I'm doing a book study with friends, and one of the first questions we had to answer was "What is God telling you to do? Are you doubting Him in it? If so, why?"
God is always talking to me about something. Sometimes it stays the same; sometimes it gets tweaked a little. And then there are times where it's totally new to me.
Right now, it's my prayer life. I am guilty of whining and tattling to God.
Nothing annoys me more than whiny kids who tattle to me. I don't mind being informed about something if there is a real need, but I don't just want to hear complaints. Negativity can be extremely draining. If my kids have something they need me to do, I would rather they just ask for it. I don't need to know a long play by play story of exactly what this friend or that friend did to them. I want to know what they did and what they're going to do about it.
They must use an "I" statement. "I got my feelings hurt. I'm going to ask them to stop. I'm going to go talk to them about it." If there is nothing for me to do in the situation, and it's just been brought to my attention so they can feel better because they told someone what the other person did to them, it's wrong. Tattling is gossip. If this problem they're sharing has nothing to do with me, I'm not the one they need to be talking to.
It's also not our place to judge others and carry out a vengeance for the wrongs that others have committed against us. We need to trust God for His justice. It is not our job to even the score.
The Message Bible says in Romans 12:19, "Don't hit back; discover beauty in everyone. If you've got it in you, get along with everybody. Don't insist on getting even; that's not for you to do. "I'll do the judging," says God. "I'll take care of it." (This is a perfect verse to have your child memorize.)
I am that child. I whine to God about things, and sadly I have become the queen tattler. "But God, why did they have to do that? They hurt me! It's not fair! Don't they realize what they're doing? When are they going to change?" This is much different from using "I" statements. "I'm feeling hurt, God. I'm upset. I need help. "
Tattling is very self-focused. It's not about helping them; it's about getting some kind of pleasure for you. When you just want someone to be punished for what they did to you, it's wrong. I've tried to teach my kids that tattling is the same thing as gossip. There is no reason for them to be sharing such information with me. When you have a problem with somebody, you must go to that person, not another individual. That is gossip.

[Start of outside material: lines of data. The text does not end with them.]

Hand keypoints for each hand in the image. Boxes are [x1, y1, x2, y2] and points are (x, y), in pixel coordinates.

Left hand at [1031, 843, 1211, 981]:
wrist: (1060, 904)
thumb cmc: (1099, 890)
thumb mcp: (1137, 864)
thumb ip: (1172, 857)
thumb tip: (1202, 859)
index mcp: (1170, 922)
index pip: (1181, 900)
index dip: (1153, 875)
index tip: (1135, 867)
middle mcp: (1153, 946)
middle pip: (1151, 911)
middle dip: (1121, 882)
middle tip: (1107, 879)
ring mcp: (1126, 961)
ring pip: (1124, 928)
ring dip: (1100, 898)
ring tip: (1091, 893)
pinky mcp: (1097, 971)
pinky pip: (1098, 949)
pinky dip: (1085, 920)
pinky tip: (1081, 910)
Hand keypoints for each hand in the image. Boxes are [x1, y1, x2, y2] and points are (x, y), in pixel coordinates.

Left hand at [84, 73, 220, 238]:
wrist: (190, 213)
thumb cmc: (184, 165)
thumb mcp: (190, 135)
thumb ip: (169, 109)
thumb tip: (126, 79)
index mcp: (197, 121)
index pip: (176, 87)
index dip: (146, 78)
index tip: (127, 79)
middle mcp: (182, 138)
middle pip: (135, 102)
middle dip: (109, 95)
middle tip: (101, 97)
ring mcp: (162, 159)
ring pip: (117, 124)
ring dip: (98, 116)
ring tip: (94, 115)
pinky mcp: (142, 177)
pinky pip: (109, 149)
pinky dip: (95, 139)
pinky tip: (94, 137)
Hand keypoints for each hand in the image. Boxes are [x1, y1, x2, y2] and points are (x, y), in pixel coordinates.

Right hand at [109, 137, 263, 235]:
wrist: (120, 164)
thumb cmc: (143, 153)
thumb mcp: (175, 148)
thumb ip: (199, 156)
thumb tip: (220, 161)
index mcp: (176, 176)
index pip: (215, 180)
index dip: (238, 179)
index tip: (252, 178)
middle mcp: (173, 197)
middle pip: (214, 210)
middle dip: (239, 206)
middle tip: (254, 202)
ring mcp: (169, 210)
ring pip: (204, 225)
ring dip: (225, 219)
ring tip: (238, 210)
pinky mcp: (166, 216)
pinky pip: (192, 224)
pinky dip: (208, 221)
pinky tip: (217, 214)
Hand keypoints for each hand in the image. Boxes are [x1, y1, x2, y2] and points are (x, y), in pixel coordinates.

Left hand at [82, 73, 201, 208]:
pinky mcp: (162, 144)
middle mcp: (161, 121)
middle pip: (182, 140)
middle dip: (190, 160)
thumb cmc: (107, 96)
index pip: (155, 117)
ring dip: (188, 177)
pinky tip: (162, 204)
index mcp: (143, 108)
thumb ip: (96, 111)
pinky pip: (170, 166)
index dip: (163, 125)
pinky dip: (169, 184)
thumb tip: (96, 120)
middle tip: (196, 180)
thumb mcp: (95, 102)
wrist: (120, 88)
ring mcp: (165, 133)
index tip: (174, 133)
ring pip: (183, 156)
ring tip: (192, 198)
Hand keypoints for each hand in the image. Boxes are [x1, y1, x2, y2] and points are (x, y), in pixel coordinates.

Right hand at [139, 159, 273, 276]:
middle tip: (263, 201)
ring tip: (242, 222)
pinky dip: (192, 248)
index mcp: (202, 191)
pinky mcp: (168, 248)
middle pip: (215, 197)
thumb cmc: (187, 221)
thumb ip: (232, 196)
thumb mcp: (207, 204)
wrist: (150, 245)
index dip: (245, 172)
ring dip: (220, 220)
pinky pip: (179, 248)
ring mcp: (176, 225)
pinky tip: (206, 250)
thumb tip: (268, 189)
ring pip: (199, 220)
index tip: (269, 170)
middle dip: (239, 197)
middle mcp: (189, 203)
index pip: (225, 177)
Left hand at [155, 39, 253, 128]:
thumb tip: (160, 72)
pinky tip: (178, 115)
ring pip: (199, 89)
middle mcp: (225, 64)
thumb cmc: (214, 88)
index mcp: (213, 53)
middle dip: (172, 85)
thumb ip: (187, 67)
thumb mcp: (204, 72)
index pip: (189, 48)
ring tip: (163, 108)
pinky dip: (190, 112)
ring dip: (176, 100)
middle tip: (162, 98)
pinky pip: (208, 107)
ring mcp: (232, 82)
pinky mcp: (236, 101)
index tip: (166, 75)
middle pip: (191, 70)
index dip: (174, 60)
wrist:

"Don't spread gossip and rumors. Don't just stand by when your neighbor's life is in danger. I am God." Leviticus 19:16.
Don't even listen to it. Proverbs 18:8 says, "Listening to gossip is like eating cheap candy; do you really want junk like that in your belly?"
They speak friendly words to their neighbors
While scheming in their heart to kill them.
Should I not punish them for this?” says the Lord." Jeremiah 9:8-9
I have been guilty of gossiping to God. Instead of getting on my knees before Him, asking and pleading with Him for help for my friends, I've whined and told stories trying to put others in a bad light. I haven't had their best interest at heart. I've just told God about it to make myself feel better.
I always felt that as long as I wasn't tattling (gossiping) to another person, it was okay. But God has been revealing to me the power of my mind. Even gossiping to God about it is wrong. I need to be crying out to God for help for them. Not tattling on them to God. Because, duh, He already knows. He doesn't need me to whine and complain about it.
"A good (wo)man brings good things out of the good stored up in (her) heart, and an evil (wo)man brings evil things out of the evil stored up in (her) heart. For the mouth speaks what the heart is full of." Luke 6:45
My heart desperately cries out for good. I am always in a battle with my mind and my mouth. I must not give in to what comes so naturally. I must be merciful.
Today in my Bible reading, I'm in the book of James, chapter 2. The Message says in verse 13, "For if you refuse to act kindly, you can hardly expect to be treated kindly. Kind mercy wins over harsh judgment every time."
So in response to my question at the very beginning, God is telling me to simply ask. I must stop whining and tattling to Him about every little thing. I need to question my thoughts and motives and make sure that I have the best interest of others at heart.
With my children, I am always happy to help them out when they simply ask. I'm going to try the same approach with God.
Am I simply asking God for help? Or am I tattling?